• EXERCISE REQUIREMENTS: Return each line below that contains the string "Smart", copied in full.

▬▬▬

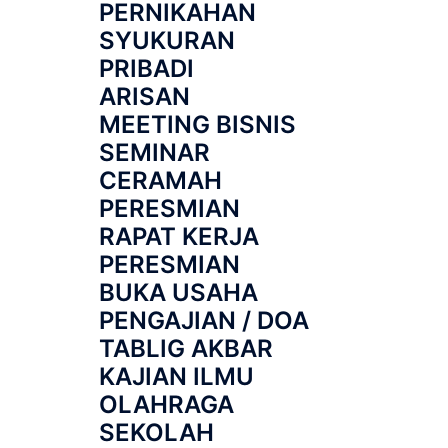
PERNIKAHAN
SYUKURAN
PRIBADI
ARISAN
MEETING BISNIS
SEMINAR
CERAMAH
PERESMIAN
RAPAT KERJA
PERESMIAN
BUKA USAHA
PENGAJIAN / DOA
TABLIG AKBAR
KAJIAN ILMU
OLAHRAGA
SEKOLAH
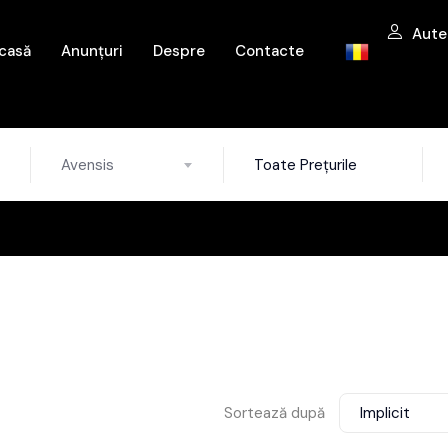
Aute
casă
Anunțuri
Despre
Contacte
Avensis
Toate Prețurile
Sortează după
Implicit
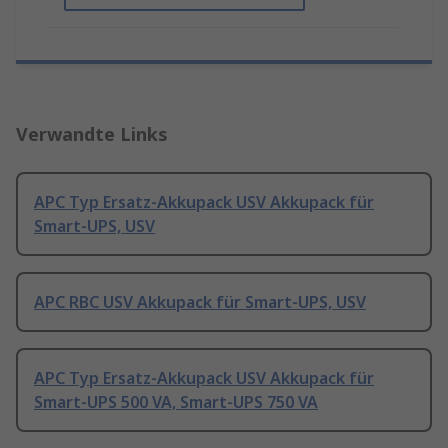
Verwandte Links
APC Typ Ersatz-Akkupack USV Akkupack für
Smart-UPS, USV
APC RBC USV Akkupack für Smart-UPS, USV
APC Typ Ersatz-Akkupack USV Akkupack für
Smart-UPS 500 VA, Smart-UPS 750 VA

▬▬▬

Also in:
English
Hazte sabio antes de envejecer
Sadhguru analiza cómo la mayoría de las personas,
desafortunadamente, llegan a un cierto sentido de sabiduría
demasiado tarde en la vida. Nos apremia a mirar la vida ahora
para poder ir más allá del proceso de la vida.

▬▬▬

• RESPONSE:
Smart-UPS, USV
APC RBC USV Akkupack für Smart-UPS, USV
Smart-UPS 500 VA, Smart-UPS 750 VA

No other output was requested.